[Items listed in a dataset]
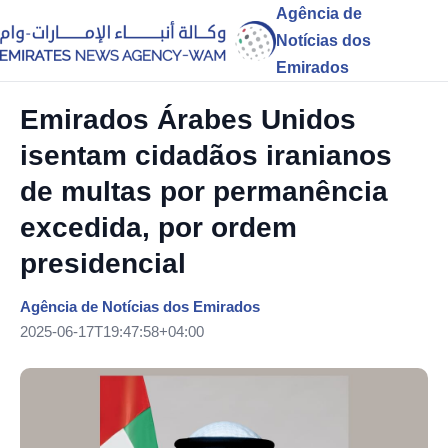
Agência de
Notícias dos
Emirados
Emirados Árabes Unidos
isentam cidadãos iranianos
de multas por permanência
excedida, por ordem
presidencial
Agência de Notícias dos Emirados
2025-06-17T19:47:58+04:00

Exercise instructions: Would you return all of the entries unchanged while omitting the images?

Output of the exercise:
Agência de
Notícias dos
Emirados
Emirados Árabes Unidos
isentam cidadãos iranianos
de multas por permanência
excedida, por ordem
presidencial
Agência de Notícias dos Emirados
2025-06-17T19:47:58+04:00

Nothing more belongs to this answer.